DPC Annual Report 23 July 2002 - 31 July 2003
Member projects 2003 and prior.
E-Journal Archiving Study, Completed October 2003
Full report: http://www.jisc.ac.uk/uploaded_documents/ejournalsfinal.pdf [PDF, 342Kb]
Archiving E-Journals Consultancy - Final Report, October 2003, by Maggie Jones. The consultancy explored issues associated with implementing the archiving clauses of the JISC/NESLI Model Licence Report Commissioned by the Joint Information Systems Committee (JISC). Full report available via the JISC website.
Feasibility Study on E-Prints, Completed October 2003
Full report: http://www.jisc.ac.uk/uploaded_documents/e-prints_report_final.pdf [PDF, 1,018Kb]
Partners: Arts and Humanities Data Service (AHDS); Estonian Business Archives; SHERPA; University of Nottingham
Feasibility and Requirements Study on Preservation of E-Prints. Report Commissioned by the Joint Information Systems Committee (JISC), AHDS as lead partner. Report published October 29, 2003, by Hamish James, Arts and Humanities Data Service, Raivo Ruusalepp, Estonian Business Archives, Sheila Anderson, Arts and Humanities Data Service, Stephen Pinfield, SHERPA.
PRESTO: Completed 2002
Partners: British Broadcasting Corporation (BBC), Institut National de l'Audiovisuel (INA) (France); Radiotelevisione Italiana Spa (RAI) (Italy)

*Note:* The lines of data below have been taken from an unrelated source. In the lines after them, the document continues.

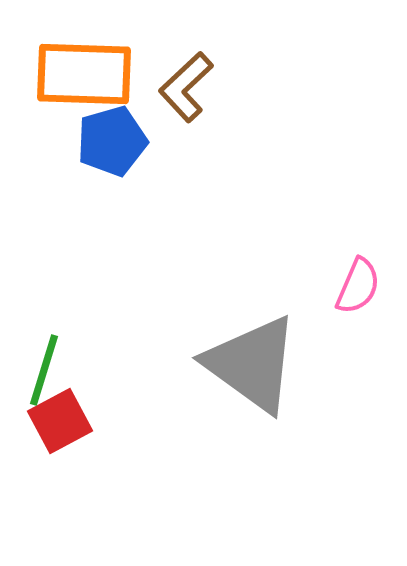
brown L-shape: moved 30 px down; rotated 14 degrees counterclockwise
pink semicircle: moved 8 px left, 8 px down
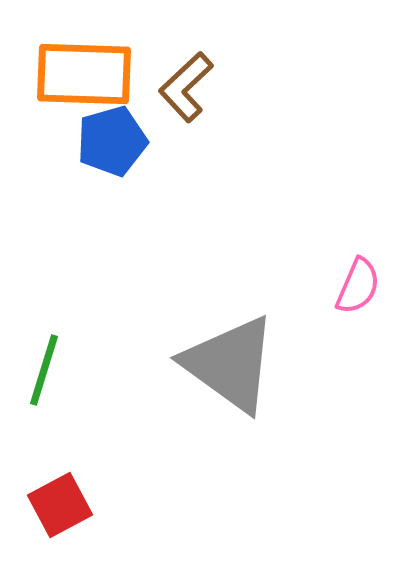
gray triangle: moved 22 px left
red square: moved 84 px down
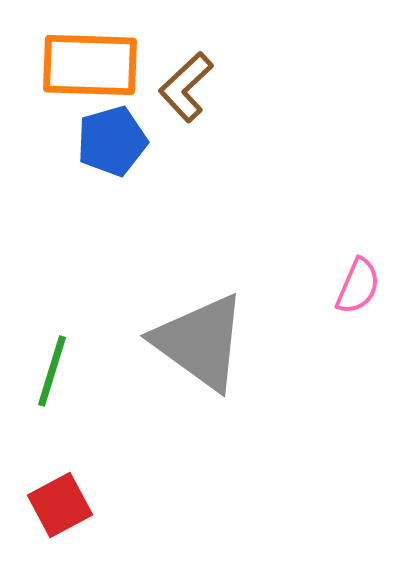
orange rectangle: moved 6 px right, 9 px up
gray triangle: moved 30 px left, 22 px up
green line: moved 8 px right, 1 px down
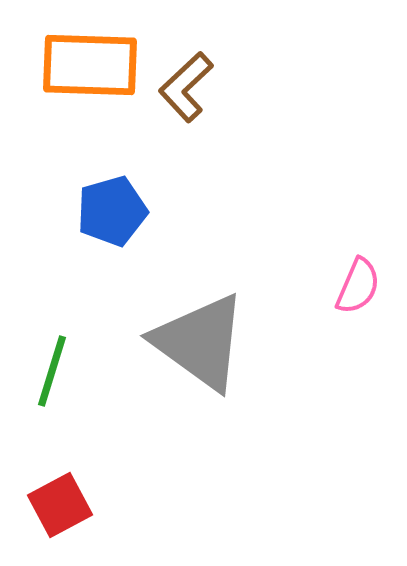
blue pentagon: moved 70 px down
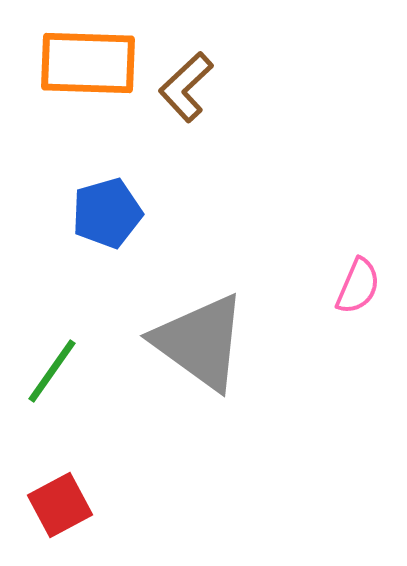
orange rectangle: moved 2 px left, 2 px up
blue pentagon: moved 5 px left, 2 px down
green line: rotated 18 degrees clockwise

A 5th framework EU project headed by the BBC, to develop a cost-effective approach to the preservation of broadcast archives, audio and video, through developing workflow efficiency and automation tools to achieve cost reductions in the region of 30% while maintaining quality. Starting with survey, scoping and definition of the issue, moving to developing new technology, integrating and testing and demonstrating that it works. The work of the PRESTO project is currently continuing under PrestoSpace.
Oxford Digital Library, Ongoing from July 2001
Partners: Oxford University Library Service (OULS); Mellon Foundation
The Oxford Digital Library (ODL) is a digitisation project which aims to develop an overarching infrastructure with planned content creation, management, and delivery. It has developed standards for ensuring long-term access to the digital content created through its programmes. Operational from July 2001, the project is undergoing continuous development and has been funded from within Oxford University and from the Mellon Foundation.
The National Archives (UK) Digital Archive, Ongoing from 2001
Further information: http://www.nationalarchives.gov.uk/preservation/digitalarchive/
Partners: The National Archives (UK)
The Digital Archive at the National Archives offers secure storage for selected electronic government records and provides access to them via linked PCs in the Public Reading Rooms at the Kew site.
PRONOM, Ongoing from 2001
Project website: http://www.nationalarchives.gov.uk/pronom/
Partners: The National Archives (UK)
PRONOM was developed by the National Archives for managing information about the file formats used to store electronic records, and the software applications needed to render these formats. It is intended for free use by anyone needing to preserve electronic records over the long term and is under continuous development. PRONOM release 3 is publicly available on the Internet and the database contains over 250 software products, 550 file formats and 100 manufacturers (as of 2003) and is growing.
British Library Archival Sound Recordings Project, Sound Archive acetate disks: Completed 2000
Partners: British Library (BL)
The transfer of ca 20,000 "acetate" direct cut audio discs to an off-line digital platform (CD-R) during the period 1995-2000. This was an internally funded BL project using external contract labour for the transfers.
LOCKSS, Ongoing from 1999
Project website: http://www.lockss.org/
Partners: British Library; Cambridge University Library; Imperial College; University of Leeds; University of Edinburgh; University of Glasgow
LOCKSS ("Lots of Copies Keep Stuff Safe") is open source software that provides librarians with an easy and inexpensive way to collect, store, preserve, and provide access to their own, local copy of authorized content they purchase. Currently, more than 80 libraries and 50 publishers from around the world are using the software. In addition, the Stanford LOCKSS team is collaborating with institutions through the LOCKSS Alliance to further collection, technical, and community development.